写真1:ビジネスプランで表彰を受けたとき

5. スケルトニクス株式会社設立

このような経緯があり、2013年10月に会社を設立した。言ってしまえば趣味の延長なのだが、好きなことを仕事にできてラッキーだと思う。不況が長引く影響で最近の若者は安定志向だというが、僕たちは真反対の道を歩んでいる。確かにベンチャーは大変だ。儲かるかどうかもわからない分野はなおさら。けれども、起業するきっかけがあり、運よく起業できたので力尽きるまではベンチャーをやってみようと思ってる。会社をやっていると慣れない事務作業も多く、それで疲れてしまう日も多い。

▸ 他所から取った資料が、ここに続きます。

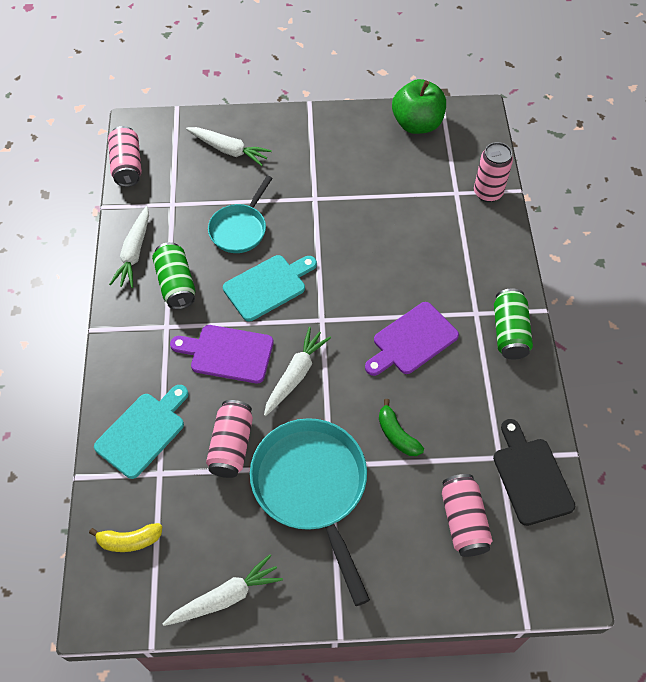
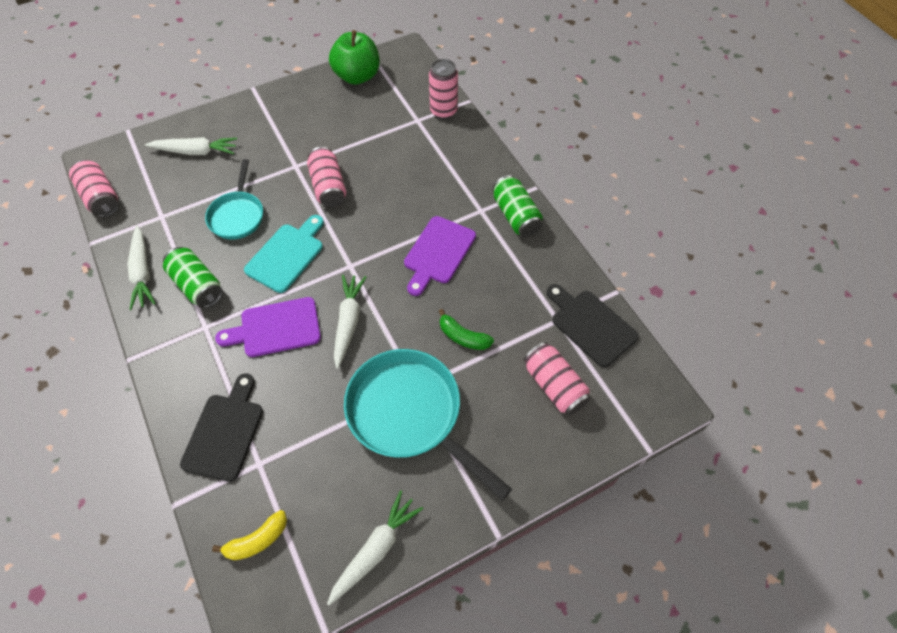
camera: 25 degrees left, 0 degrees up
(143, 432) = (225, 432): turquoise cutting board -> black cutting board
(231, 445) = (317, 409): pink can -> pink can (328, 187)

やはり僕は部屋に篭って物を作ることが好きなのだと実感させられる、それでも、スケルトニクスに留まらず、次に作りたいものも決まっているのでその開発場所と資金がほしい。お金をかけずに趣味をしたい(というか普通のお父さんのお小遣いじゃこの趣味をすることは難しい)ので、僕たちは趣味でお金を生み出すことにした。まだまだこれからだけど、これからも頑張ろうと思う。

写真2:会社を設立した日、法務局前で。